*** Opening of GIVEN RECORDS ***

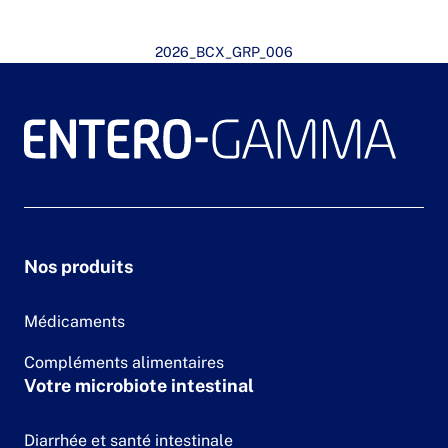
2026_BCX_GRP_006
Nos produits
Médicaments
Compléments alimentaires
Votre microbiote intestinal
Diarrhée et santé intestinale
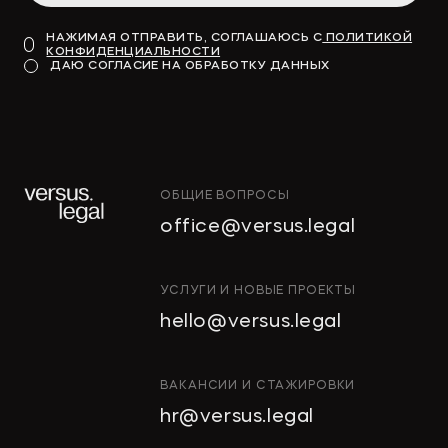
НАЖИМАЯ ОТПРАВИТЬ, СОГЛАШАЮСЬ С
ПОЛИТИКОЙ
КОНФИДЕНЦИАЛЬНОСТИ
ДАЮ СОГЛАСИЕ НА ОБРАБОТКУ ДАННЫХ
ОБЩИЕ ВОПРОСЫ
office@versus.legal
УСЛУГИ И НОВЫЕ ПРОЕКТЫ
hello@versus.legal
ВАКАНСИИ И СТАЖИРОВКИ
hr@versus.legal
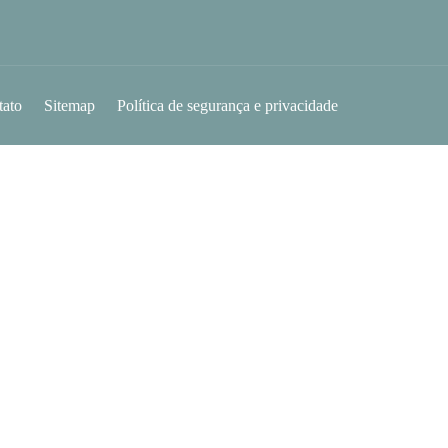
tato
Sitemap
Política de segurança e privacidade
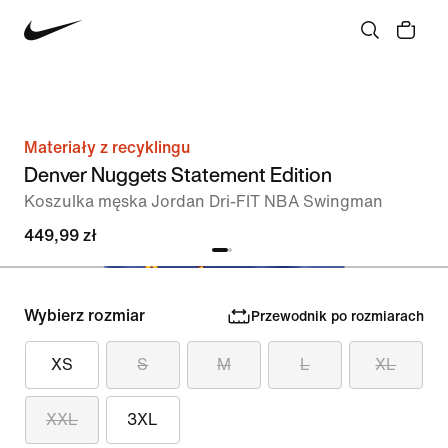
Materiały z recyklingu
Denver Nuggets Statement Edition
Koszulka męska Jordan Dri-FIT NBA Swingman
449,99 zł
Wybierz rozmiar
Przewodnik po rozmiarach
XS
S
M
L
XL
XXL
3XL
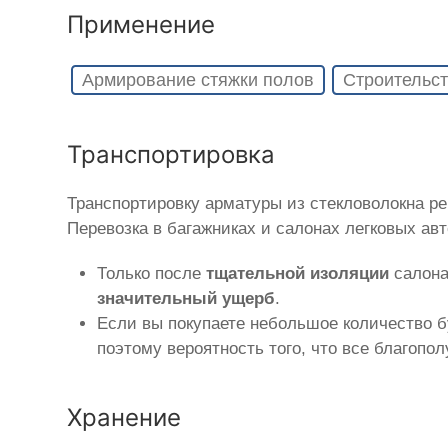
Применение
Армирование стяжки полов
Строительст
Транспортировка
Транспортировку арматуры из стекловолокна р
Перевозка в багажниках и салонах легковых ав
Только после
тщательной изоляции
салона
значительный ущерб
.
Если вы покупаете небольшое количество б
поэтому вероятность того, что все благопо
Хранение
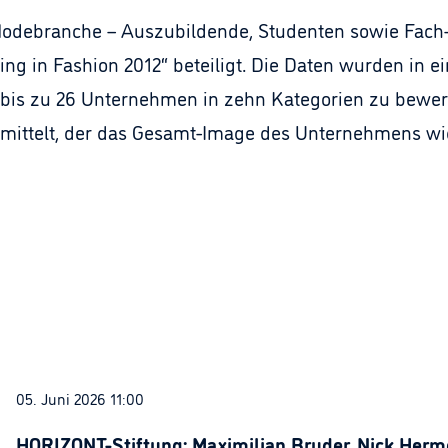
odebranche – Auszubildende, Studenten sowie Fach- 
ng in Fashion 2012“ beteiligt. Die Daten wurden in e
, bis zu 26 Unternehmen in zehn Kategorien zu bewe
mittelt, der das Gesamt-Image des Unternehmens wid
05. Juni 2026 11:00
HORIZONT-Stiftung: Maximilian Bruder, Nick Herme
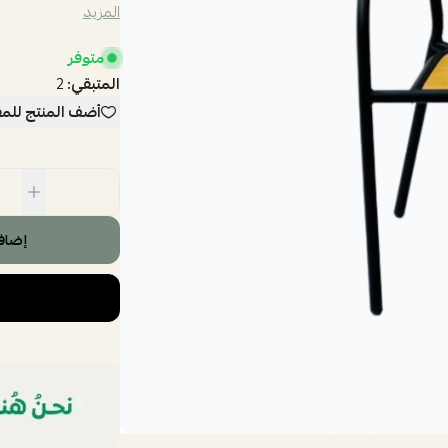
المزيد
متوفر
المتبقي:
2
أضف المنتج للم
إضاف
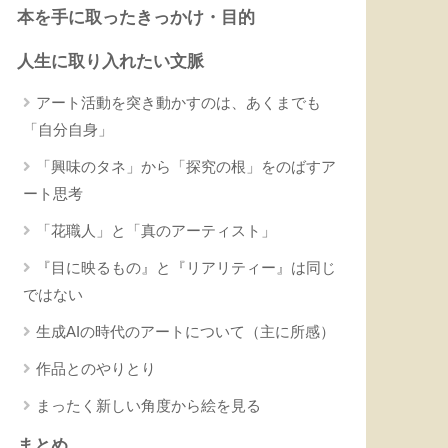
本を手に取ったきっかけ・目的
人生に取り入れたい文脈
アート活動を突き動かすのは、あくまでも
「自分自身」
「興味のタネ」から「探究の根」をのばすア
ート思考
「花職人」と「真のアーティスト」
『目に映るもの』と『リアリティー』は同じ
ではない
生成AIの時代のアートについて（主に所感）
作品とのやりとり
まったく新しい角度から絵を見る
まとめ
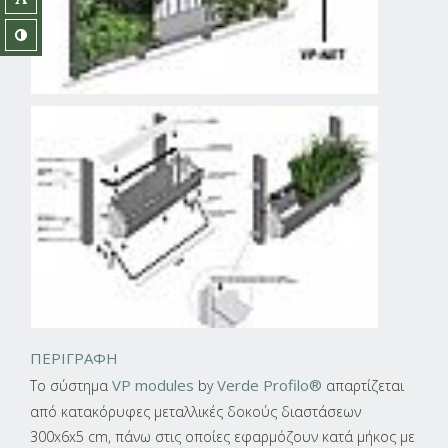
ΠΕΡΙΓΡΑΦΗ
VP modules
Verde Profilo®
Το σύστημα
by
απαρτίζεται
από κατακόρυφες μεταλλικές δοκούς διαστάσεων
300x6x5 cm, πάνω στις οποίες εφαρμόζουν κατά μήκος με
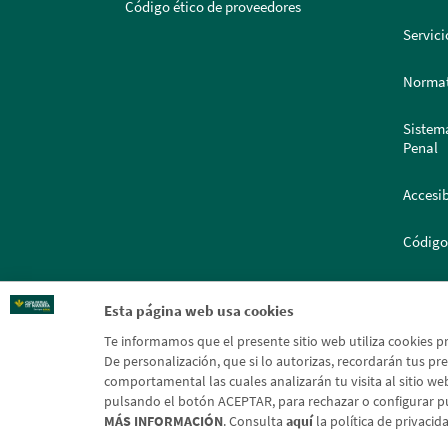
Código ético de proveedores
Servici
Normat
Sistem
Penal
Accesib
Código
Portal
Esta página web usa cookies
Te informamos que el presente sitio web utiliza cookies p
De personalización, que si lo autorizas, recordarán tus pref
comportamental las cuales analizarán tu visita al sitio web
pulsando el botón ACEPTAR, para rechazar o configurar p
MÁS INFORMACIÓN
. Consulta
aquí
la política de privaci
Aviso l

*** Close of GIVEN RECORDS ***

• _ACTIVITY_
Can you turn the text read from all the rows above into a single numbered list, one line per item, with blank lines left out and the pictures omitted?

• _ANSWER_
1. 2026_BCX_GRP_006
2. Nos produits
3. Médicaments
4. Compléments alimentaires
5. Votre microbiote intestinal
6. Diarrhée et santé intestinale
7. НАЖИМАЯ ОТПРАВИТЬ, СОГЛАШАЮСЬ С
8. ПОЛИТИКОЙ
9. КОНФИДЕНЦИАЛЬНОСТИ
10. ДАЮ СОГЛАСИЕ НА ОБРАБОТКУ ДАННЫХ
11. ОБЩИЕ ВОПРОСЫ
12. office@versus.legal
13. УСЛУГИ И НОВЫЕ ПРОЕКТЫ
14. hello@versus.legal
15. ВАКАНСИИ И СТАЖИРОВКИ
16. hr@versus.legal
17. tato
18. Sitemap
19. Política de segurança e privacidade
20. Materiały z recyklingu
21. Denver Nuggets Statement Edition
22. Koszulka męska Jordan Dri-FIT NBA Swingman
23. 449,99 zł
24. Wybierz rozmiar
25. Przewodnik po rozmiarach
26. XS
27. S
28. M
29. L
30. XL
31. XXL
32. 3XL
33. Применение
34. Армирование стяжки полов
35. Строительст
36. Транспортировка
37. Транспортировку арматуры из стекловолокна р
38. Перевозка в багажниках и салонах легковых ав
39. Только после
40. тщательной изоляции
41. салона
42. значительный ущерб
43. .
44. Если вы покупаете небольшое количество б
45. поэтому вероятность того, что все благопо
46. Хранение
47. odebranche – Auszubildende, Studenten sowie Fach- 
48. ng in Fashion 2012“ beteiligt. Die Daten wurden in e
49. , bis zu 26 Unternehmen in zehn Kategorien zu bewe
50. mittelt, der das Gesamt-Image des Unternehmens wid
51. 05. Juni 2026 11:00
52. HORIZONT-Stiftung: Maximilian Bruder, Nick Herme
53. المزيد
54. متوفر
55. المتبقي:
56. 2
57. أضف المنتج للم
58. إضاف
59. 本を手に取ったきっかけ・目的
60. 人生に取り入れたい文脈
61. アート活動を突き動かすのは、あくまでも
62. 「自分自身」
63. 「興味のタネ」から「探究の根」をのばすア
64. ート思考
65. 「花職人」と「真のアーティスト」
66. 『目に映るもの』と『リアリティー』は同じ
67. ではない
68. 生成AIの時代のアートについて（主に所感）
69. 作品とのやりとり
70. まったく新しい角度から絵を見る
71. まとめ
72. ΠΕΡΙΓΡΑΦΗ
73. VP modules
74. Verde Profilo®
75. Το σύστημα
76. by
77. απαρτίζεται
78. από κατακόρυφες μεταλλικές δοκούς διαστάσεων
79. 300x6x5 cm, πάνω στις οποίες εφαρμόζουν κατά μήκος με
80. Código ético de proveedores
81. Servici
82. Normat
83. Sistem
84. Penal
85. Accesib
86. Código
87. Portal
88. Esta página web usa cookies
89. Te informamos que el presente sitio web utiliza cookies p
90. De personalización, que si lo autorizas, recordarán tus pref
91. comportamental las cuales analizarán tu visita al sitio web
92. pulsando el botón ACEPTAR, para rechazar o configurar p
93. MÁS INFORMACIÓN
94. . Consulta
95. aquí
96. la política de privaci
97. Aviso l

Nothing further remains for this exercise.